Descending to the worm in charity ;'

I am indebted, here, to a passage in one of Mr. Digby's valuable works.

Page 290.

'All change is perilous, and all chance unsound.'



Page 292.

Men of the Western World.'

These lines were written several years ago, when reports prevailed of cruelties committed in many parts of America, by men making a law of their own passions. A far more formidable, as being a more deliberate mischief, has appeared among those States, which have lately broken faith with the public creditor in a manner so infamous. I cannot, however, but look at both evils under a similar relation to inherent good, and hope that the time is not distant when our brethren of the West will wipe off this stain from their name and nation.
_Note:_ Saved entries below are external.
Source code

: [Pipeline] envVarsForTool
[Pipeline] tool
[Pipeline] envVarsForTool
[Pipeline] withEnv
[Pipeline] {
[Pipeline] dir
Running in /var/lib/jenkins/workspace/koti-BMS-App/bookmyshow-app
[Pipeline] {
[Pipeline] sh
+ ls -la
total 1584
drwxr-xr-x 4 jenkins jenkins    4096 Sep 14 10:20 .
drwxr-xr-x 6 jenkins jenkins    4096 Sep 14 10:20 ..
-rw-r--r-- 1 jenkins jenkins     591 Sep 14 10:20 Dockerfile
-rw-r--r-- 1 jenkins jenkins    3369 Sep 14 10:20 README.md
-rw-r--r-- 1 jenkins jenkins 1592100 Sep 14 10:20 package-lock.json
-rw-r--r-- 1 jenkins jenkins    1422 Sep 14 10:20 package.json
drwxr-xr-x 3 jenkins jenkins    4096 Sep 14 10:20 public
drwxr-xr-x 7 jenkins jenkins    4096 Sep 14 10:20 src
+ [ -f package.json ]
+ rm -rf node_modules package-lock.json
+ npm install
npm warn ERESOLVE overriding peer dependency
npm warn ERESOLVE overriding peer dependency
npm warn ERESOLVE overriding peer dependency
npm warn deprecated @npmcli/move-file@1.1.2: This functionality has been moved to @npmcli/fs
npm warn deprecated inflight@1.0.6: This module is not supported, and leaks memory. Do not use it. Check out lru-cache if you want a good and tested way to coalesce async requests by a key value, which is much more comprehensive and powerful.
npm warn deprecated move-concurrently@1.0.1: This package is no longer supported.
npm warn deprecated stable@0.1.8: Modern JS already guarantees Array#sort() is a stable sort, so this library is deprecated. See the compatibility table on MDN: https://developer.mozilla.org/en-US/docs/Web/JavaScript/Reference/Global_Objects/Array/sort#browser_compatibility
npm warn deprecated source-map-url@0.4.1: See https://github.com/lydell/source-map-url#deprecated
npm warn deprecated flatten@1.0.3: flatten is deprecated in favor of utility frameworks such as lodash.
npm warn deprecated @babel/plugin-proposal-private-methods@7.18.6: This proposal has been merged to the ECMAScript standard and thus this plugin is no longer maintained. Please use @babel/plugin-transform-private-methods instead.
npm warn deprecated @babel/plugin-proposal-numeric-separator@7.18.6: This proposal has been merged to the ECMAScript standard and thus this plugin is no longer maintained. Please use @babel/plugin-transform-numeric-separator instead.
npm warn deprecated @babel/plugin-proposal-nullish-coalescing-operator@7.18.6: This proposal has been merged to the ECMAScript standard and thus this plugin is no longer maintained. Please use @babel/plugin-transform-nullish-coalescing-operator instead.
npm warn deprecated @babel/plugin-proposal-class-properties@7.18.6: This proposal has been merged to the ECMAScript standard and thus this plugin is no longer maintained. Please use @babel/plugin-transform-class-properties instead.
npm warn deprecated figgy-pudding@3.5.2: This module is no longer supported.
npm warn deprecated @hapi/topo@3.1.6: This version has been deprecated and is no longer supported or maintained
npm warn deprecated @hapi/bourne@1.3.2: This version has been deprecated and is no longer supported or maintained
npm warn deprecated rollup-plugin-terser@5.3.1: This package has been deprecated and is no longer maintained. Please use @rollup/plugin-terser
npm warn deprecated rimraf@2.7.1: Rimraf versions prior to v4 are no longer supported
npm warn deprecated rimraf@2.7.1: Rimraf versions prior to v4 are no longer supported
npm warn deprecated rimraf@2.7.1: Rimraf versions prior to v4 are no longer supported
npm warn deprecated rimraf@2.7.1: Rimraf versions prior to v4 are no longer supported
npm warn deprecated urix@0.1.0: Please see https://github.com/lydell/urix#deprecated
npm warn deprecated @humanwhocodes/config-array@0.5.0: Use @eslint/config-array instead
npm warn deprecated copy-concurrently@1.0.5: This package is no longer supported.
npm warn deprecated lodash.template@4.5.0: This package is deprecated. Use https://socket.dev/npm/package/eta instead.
I am happy to add that this anticipation is already partly realised; and that the reproach addressed to the Pennsylvanians in the next sonnet, is no longer applicable to them. I trust that those other States to which it may yet apply will soon follow the example now set them by Philadelphia, and redeem their credit with the world.-1850.

Page 341.

"The Horn of Egremont Castle.'

This story is a Cumberland tradition. I have heard it also

related of the Hall of Hutton John, an ancient residence of the Hudleston's, in a sequestered valley upon the river Dacor.

Page 360.

'The Russian Fugitive.'

Peter Henry Bruce, having given in his entertaining Memoirs the substance of this Tale, affirms that, besides the concurring reports of others, he had the story from the lady's own mouth.

The Lady Catherine, mentioned towards the close, is the famous Catherine, then bearing that name as the acknowledged Wife of Peter the Great.